With advances in chemotherapy, several studies have focused on pretreatment NLRs and PLRs as useful predictors of response to chemotherapy in patients with certain malignancies [20,21,22]. In the analysis of pretreatment NLRs or PLRs, an important potential limitation was that cutoff values for NLRs or PLRs differed among those studies, although their results indicated a significant association between high blood-neutrophil counts and poor clinical outcomes in GC.

Studies focused on the dynamic changes in the NLR after treatment showed that the change in the NLR in patients with renal cell carcinoma was associated with outcomes and clinicopathological parameters [23, 24]. Moreover, the change in the NLR was a more statistically robust predictor of OS in patients with non-small cell lung cancer or urothelial carcinoma compared with the pretreatment NLR [25, 26]. Although most studies in GC have focused on pretreatment NLRs or PLRs, few reports have focused on the dynamic change in the NLR or PLR after treatment in GC [13,14,15]. Indeed, few studies have focused on the change in the NLR during chemotherapy administered to patients with advanced GC. For example, Lee et al. found that the NLR, PLR, and changes in their values served as independent prognostic indicators of OS in patients with unresectable and recurrent GC who received FOLFOX chemotherapy [13]. Jin et al. suggested that the NLR was a potential predictor of survival in patients with stage III or IV GC who received neoadjuvant chemotherapy [14]. Therefore, the change in the NLR associated with treatment was a more meaningful measurement than that provided by the pretreatment NLR, because the change in the NLR may reflect a dynamic reaction of the immune response caused by the treatment.
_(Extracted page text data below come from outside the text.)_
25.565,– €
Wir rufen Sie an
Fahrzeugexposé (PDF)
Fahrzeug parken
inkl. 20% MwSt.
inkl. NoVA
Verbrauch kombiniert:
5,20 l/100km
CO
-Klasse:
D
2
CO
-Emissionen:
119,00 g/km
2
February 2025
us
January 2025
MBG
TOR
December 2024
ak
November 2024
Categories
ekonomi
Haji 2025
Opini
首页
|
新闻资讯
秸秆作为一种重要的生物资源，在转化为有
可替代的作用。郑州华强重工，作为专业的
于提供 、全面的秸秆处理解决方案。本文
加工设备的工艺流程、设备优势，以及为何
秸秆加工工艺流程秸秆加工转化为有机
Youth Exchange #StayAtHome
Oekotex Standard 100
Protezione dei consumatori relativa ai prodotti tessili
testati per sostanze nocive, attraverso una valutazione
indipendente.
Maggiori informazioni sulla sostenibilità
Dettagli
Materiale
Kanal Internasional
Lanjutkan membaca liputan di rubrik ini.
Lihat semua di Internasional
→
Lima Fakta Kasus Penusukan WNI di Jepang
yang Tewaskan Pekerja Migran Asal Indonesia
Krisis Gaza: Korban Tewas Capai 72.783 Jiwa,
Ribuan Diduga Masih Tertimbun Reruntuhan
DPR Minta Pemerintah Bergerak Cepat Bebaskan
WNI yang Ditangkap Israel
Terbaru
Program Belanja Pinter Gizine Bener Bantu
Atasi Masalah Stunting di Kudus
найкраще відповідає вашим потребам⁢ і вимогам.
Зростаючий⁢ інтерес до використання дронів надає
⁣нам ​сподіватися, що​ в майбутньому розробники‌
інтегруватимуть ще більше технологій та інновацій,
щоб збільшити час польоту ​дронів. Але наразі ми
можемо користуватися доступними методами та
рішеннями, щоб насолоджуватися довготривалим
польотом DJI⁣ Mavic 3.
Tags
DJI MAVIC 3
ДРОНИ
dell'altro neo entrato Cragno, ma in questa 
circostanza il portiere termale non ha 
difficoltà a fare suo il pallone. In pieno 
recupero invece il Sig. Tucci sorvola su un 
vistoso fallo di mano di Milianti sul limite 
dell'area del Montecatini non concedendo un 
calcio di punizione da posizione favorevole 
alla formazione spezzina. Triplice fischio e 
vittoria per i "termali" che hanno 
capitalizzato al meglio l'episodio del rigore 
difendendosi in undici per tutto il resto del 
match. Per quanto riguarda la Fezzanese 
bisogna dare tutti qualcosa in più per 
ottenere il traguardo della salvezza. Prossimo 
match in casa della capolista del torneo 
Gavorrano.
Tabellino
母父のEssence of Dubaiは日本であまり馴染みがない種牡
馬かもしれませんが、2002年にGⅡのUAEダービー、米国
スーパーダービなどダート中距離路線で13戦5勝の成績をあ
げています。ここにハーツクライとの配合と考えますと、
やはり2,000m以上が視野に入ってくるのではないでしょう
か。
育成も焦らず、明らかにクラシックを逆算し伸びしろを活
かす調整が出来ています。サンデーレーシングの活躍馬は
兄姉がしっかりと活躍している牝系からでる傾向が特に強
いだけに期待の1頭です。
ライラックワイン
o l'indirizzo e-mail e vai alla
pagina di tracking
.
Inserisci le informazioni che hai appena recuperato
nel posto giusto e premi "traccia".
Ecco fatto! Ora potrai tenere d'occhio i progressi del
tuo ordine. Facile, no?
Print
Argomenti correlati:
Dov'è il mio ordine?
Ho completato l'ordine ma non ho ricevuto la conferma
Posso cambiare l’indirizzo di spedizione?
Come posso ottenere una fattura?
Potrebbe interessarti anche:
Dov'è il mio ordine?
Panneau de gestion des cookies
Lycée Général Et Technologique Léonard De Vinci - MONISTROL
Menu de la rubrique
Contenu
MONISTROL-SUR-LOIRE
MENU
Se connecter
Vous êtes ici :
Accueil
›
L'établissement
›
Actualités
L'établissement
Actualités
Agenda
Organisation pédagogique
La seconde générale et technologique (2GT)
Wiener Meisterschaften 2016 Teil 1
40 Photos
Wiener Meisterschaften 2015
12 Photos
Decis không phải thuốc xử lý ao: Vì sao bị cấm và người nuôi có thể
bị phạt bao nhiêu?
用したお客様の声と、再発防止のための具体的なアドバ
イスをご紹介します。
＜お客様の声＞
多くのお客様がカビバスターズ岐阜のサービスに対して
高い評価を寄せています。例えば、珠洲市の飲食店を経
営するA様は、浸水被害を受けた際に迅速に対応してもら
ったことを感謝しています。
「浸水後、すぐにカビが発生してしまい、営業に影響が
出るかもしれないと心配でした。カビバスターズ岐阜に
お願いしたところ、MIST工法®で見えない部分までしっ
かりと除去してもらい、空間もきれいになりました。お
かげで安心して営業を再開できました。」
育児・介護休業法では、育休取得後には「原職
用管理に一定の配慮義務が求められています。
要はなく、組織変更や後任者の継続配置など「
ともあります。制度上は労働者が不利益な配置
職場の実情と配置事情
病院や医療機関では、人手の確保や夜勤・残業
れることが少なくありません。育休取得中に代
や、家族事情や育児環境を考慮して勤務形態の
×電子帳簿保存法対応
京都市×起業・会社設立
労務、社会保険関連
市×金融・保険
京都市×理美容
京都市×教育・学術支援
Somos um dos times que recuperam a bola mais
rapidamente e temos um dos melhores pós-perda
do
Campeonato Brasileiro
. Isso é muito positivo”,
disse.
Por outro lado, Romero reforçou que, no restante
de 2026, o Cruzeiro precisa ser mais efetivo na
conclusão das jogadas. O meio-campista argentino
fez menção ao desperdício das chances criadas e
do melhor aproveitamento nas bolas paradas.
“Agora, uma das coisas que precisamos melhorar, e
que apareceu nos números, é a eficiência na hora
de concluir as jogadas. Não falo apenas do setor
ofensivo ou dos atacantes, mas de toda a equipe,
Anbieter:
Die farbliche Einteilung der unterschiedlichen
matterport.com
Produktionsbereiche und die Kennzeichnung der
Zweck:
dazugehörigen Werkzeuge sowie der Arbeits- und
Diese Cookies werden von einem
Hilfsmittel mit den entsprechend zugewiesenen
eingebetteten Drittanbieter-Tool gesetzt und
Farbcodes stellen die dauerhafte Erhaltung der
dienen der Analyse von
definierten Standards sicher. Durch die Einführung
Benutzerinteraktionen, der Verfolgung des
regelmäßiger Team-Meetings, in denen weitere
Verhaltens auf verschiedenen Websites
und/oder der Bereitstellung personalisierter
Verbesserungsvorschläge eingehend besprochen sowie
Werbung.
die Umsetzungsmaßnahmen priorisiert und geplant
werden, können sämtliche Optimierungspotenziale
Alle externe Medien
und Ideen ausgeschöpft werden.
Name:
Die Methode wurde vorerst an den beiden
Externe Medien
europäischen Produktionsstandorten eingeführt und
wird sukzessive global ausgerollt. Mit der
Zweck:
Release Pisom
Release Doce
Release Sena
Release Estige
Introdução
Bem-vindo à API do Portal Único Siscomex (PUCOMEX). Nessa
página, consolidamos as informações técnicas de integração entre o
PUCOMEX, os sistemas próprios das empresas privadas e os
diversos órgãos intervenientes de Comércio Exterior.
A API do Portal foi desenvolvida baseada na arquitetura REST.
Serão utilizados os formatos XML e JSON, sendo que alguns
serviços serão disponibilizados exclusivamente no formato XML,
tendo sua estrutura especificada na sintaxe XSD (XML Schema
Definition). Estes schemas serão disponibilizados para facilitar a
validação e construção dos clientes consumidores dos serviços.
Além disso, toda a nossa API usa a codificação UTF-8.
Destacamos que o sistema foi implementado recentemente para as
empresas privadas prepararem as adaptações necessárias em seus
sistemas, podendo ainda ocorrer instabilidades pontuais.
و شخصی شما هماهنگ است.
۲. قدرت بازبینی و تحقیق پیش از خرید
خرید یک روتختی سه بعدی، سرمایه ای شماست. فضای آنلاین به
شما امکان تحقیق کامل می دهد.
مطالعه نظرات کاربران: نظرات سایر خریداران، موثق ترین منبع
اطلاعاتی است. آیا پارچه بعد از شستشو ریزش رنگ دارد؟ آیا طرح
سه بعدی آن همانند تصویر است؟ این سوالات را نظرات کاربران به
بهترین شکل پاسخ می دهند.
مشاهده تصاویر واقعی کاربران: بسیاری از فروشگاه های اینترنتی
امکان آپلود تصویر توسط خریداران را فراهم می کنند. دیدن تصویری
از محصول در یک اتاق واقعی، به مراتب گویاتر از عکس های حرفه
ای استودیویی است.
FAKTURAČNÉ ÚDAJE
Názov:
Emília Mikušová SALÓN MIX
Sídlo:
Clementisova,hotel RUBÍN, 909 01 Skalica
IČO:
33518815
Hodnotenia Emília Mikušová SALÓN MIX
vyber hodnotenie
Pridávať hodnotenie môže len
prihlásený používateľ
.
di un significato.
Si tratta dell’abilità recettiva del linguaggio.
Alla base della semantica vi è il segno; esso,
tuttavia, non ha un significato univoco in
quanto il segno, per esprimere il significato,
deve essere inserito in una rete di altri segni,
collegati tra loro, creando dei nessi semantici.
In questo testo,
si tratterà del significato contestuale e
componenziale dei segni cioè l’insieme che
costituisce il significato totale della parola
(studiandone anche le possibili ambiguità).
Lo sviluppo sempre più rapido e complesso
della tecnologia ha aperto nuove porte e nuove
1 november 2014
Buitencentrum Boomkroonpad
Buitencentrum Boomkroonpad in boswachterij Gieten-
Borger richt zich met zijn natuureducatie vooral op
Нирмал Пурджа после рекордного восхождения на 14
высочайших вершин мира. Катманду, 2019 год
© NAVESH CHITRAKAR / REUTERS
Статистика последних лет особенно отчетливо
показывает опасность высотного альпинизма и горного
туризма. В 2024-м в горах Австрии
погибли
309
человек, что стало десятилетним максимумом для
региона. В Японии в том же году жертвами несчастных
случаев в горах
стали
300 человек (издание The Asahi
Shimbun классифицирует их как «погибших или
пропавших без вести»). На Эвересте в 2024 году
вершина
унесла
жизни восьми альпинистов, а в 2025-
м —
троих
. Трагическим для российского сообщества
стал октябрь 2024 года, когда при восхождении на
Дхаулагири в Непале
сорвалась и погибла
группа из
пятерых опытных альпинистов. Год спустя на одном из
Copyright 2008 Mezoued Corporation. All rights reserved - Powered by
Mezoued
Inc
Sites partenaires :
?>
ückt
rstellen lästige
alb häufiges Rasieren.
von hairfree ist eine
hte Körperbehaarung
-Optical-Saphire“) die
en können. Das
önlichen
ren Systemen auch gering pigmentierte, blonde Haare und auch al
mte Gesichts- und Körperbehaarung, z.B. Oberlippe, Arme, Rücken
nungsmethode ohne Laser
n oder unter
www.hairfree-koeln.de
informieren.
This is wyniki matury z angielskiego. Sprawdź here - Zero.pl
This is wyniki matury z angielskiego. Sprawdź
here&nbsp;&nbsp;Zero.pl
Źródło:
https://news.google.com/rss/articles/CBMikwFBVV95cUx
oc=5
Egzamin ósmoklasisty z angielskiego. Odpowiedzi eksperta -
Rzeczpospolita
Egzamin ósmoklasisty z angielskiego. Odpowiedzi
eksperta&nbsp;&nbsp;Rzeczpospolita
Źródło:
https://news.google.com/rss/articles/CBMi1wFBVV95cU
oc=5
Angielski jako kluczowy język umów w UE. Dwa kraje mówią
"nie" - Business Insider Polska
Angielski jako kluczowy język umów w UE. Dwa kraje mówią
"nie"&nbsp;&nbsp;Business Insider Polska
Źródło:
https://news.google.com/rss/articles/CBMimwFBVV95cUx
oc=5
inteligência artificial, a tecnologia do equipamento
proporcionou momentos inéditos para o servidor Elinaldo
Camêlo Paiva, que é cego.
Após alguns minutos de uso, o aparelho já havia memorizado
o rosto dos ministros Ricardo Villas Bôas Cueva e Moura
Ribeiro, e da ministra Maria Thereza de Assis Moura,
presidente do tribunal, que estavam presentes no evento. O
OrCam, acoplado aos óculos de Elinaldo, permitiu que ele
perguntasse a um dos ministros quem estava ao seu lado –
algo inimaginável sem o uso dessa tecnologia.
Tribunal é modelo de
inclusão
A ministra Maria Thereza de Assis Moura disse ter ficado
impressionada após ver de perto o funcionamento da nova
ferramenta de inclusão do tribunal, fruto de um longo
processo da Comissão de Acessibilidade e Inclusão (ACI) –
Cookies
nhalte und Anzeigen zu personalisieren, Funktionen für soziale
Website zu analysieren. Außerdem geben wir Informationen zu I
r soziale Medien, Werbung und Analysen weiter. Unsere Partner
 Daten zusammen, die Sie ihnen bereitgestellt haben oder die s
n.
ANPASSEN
We selectively analyzed 100 patients who received S-1 adjuvant chemotherapy at greater than 70% of the RDI. In view of the RDI, some studies have demonstrated that insufficient RDI of chemotherapy was related to a poor prognosis in some malignancies such as breast, ovarian, colon, and pancreatic cancers [27,28,29,30]. In GC, two studies suggested that a decreased RDI of S-1 will lessen the efficacy of S-1 adjuvant chemotherapy for GC and may lead to a poor prognosis [31, 32]. Our present study included only patients with stage II or III GC who received sufficient adjuvant chemotherapy with S-1 after surgery and excluded patients with very advanced metastatic disease. Furthermore, the effect on neoadjuvant chemoradiation therapy may bias the results. Although our current findings should be interpreted with caution because we performed a retrospective analysis of a small number of patients, and additional assessments are required to elucidate the relationship between the NLR and systemic inflammatory or immune responses at the time of recurrence, we believe that its potential clinical significance justifies further investigation.

Conclusions

In conclusion, our study demonstrated that fNLR was a better prognostic indicator compared with pNLR in patients with stage II or III GC who received sufficient adjuvant chemotherapy with S-1. The change in the NLR during adjuvant chemotherapy with S-1 may be easier to determine, less expensive to measure, and useful for indicating a poor prognosis in patients with stage II or III GC.